Wednesday, June 29, 2016

This Is Why We Can't Have Nacho Things

Sometimes Mrs. Hillbilly Mom outsmarts herself.

Saturday, I was planning to stop by Save A Lot after picking up T-Hoe from the shop, for some shredded lettuce and other makin's for my delicious Super Nachos. Since we'd been out of town state for four days, there were a couple of things I needed. But I was SO HOT from T-Hoe's faulty air conditioner that I could not bear it.

Sunday, I decided to grab a few Nacho-makin's at The Devil's Playground when The Pony and I did the shopping. I won't get my salsa there, but I can get the rest of the stuff. Besides, I had a stockpile of salsa. I picked up the shredded lettuce. Some queso sauce. Frozen Tyson pulled chicken breast. Already had chips. Already had sliced black olives. As I was walking down the onion/tomato aisle for some grape tomatoes for salads, I glanced at the onions. I normally don't get my onions from The Devil. In the past, they have left a bad taste in my mouth. Same with the potatoes. I end up throwing them away. More money down another rathole.

But there they were. White onions. The exact same kind I get at Save A Lot. Same blue net bag. About five onions per bag. It would be silly to make a trip to Save A Lot just for onions. And I really wanted more onions. I backed up (without beeping) to grab a bag of onions.

Once we got home and put everything away, I set to making my Super Nachos for lunch. I sliced open that net bag, and picked an onion. Huh. I tried another one.

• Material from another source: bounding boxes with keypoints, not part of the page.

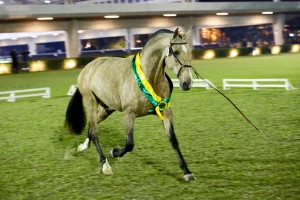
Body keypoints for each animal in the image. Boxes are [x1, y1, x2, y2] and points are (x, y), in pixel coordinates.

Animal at [65, 27, 196, 181]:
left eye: (189, 51)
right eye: (175, 51)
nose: (187, 83)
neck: (149, 77)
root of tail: (88, 67)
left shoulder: (166, 112)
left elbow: (173, 140)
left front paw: (187, 172)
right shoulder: (129, 114)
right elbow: (129, 144)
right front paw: (114, 152)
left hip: (106, 108)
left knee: (92, 125)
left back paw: (83, 147)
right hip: (91, 102)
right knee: (95, 131)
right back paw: (105, 164)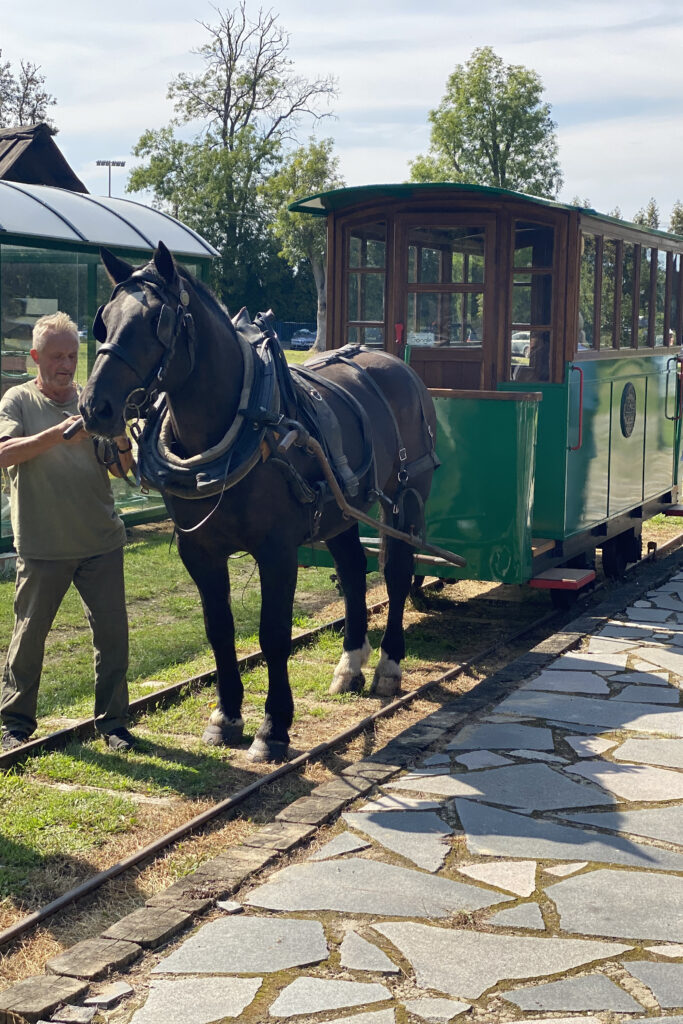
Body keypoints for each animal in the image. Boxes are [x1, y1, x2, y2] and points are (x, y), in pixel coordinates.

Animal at [80, 243, 440, 765]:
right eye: (103, 322)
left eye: (156, 321)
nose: (94, 407)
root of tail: (396, 362)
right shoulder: (199, 552)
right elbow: (219, 630)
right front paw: (226, 717)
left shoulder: (277, 551)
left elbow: (273, 635)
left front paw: (273, 728)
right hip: (339, 510)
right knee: (354, 571)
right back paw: (350, 663)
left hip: (408, 496)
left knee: (396, 572)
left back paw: (388, 666)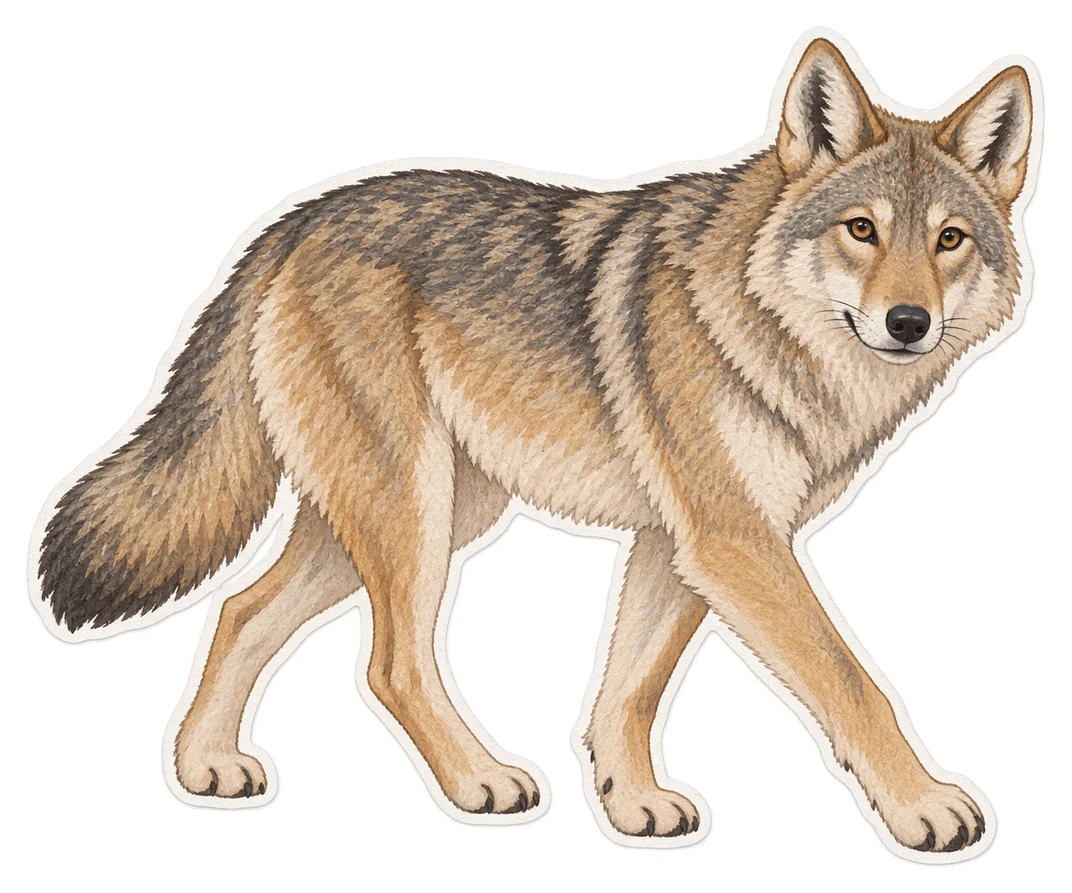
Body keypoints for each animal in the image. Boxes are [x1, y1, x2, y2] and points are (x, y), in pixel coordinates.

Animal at [30, 36, 1038, 855]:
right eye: (861, 229)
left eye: (949, 240)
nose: (908, 322)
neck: (767, 328)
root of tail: (288, 225)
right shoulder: (736, 542)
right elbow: (852, 681)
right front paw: (923, 806)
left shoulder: (684, 544)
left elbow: (629, 688)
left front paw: (630, 805)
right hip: (413, 514)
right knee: (388, 663)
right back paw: (478, 780)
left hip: (414, 514)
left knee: (241, 608)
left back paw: (202, 768)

THIS is why I don't buy my onions at The Devil's Playground:


His onions, just like The Devil himself, are rotten to the core.

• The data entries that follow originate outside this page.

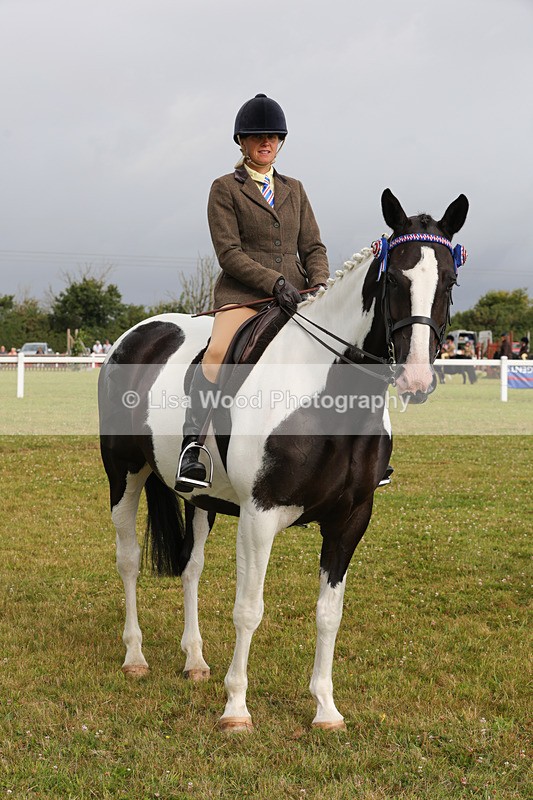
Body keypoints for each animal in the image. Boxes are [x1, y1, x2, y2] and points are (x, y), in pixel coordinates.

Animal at [98, 188, 469, 732]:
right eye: (394, 279)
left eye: (449, 280)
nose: (416, 379)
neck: (327, 395)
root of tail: (137, 335)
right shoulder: (260, 515)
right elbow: (248, 609)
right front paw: (236, 709)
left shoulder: (351, 519)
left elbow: (329, 613)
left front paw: (326, 709)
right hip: (123, 474)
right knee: (128, 560)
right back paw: (135, 657)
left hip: (202, 498)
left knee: (191, 567)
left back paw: (194, 661)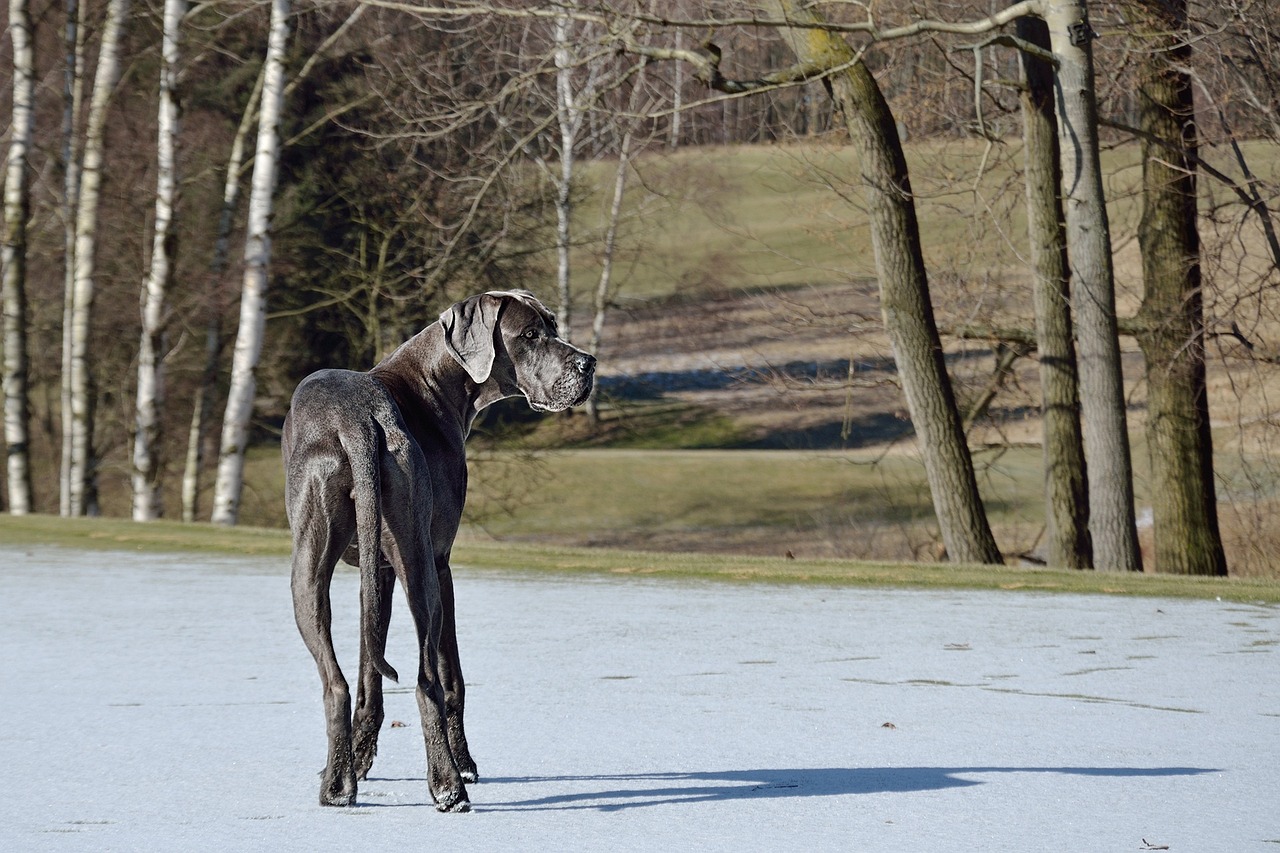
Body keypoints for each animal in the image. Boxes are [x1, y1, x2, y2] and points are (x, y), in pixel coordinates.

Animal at [280, 289, 593, 809]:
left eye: (552, 324)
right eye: (530, 334)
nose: (589, 363)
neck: (433, 380)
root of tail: (356, 419)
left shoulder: (377, 572)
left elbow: (369, 670)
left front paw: (359, 761)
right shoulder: (441, 562)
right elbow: (452, 676)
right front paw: (464, 764)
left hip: (310, 568)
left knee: (336, 683)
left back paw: (337, 785)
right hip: (420, 567)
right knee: (427, 681)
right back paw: (447, 785)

Two out of five onions. ROTTEN! So far. I have only cut into three of them. Looks like I'll be making a trip to Save A Lot sooner than I planned.

6 comments:

Sioux Roslawski said...

If I were you, I'd take my receipt and the onions back. It's not the money, it's the principle...

And if you pitch such a fit that they arrest you, so what? That only means you'd have time to read, and no Farmer H to bother you.

Hillbilly Mom said...

Sioux,
Heh, heh. Mrs. Hillbilly Mom is not a wave-maker. AND it costs more T-Hoe gas to go to town and back than those rotten onions are worth. Gotta save my money for scratch-off tickets and 44 oz Diet Cokes. THAT is a trip worth the gas.

Time to read! Like Sigourney Weaver, locked up in "A Map of the World," while poor David Strathairn had to pay the scary egg lady to watch the kids while he visited her.

Sioux Roslawski said...

I forgot to ask: Where is Brook and Amy?

Hillbilly Mom said...

Sioux,
Brook is out of town, and Amy is going wild offering merchandise for rock-bottom prices!

Kathy's Klothesline said...

Take them back!! Walmart will refund the money. I have seen them give refunds for items they didn't even sell, items that are clearly labeled with a K-Mart or Target price tag on them.

Hillbilly Mom said...

Kathy,
Too late. I already tossed them off the back porch! I wish EVERYONE would take them back. All at once. Because every time I buy onions or potatoes from The Devil, they are ROTTEN! I guess that's how The Devil gets away with selling rotten stuff. People don't want to deal with taking it back. My mom would have. FOR me! She would have said, "I feel like I was GYPPED!" Like when Save A Lot didn't give her the sale price on slaw.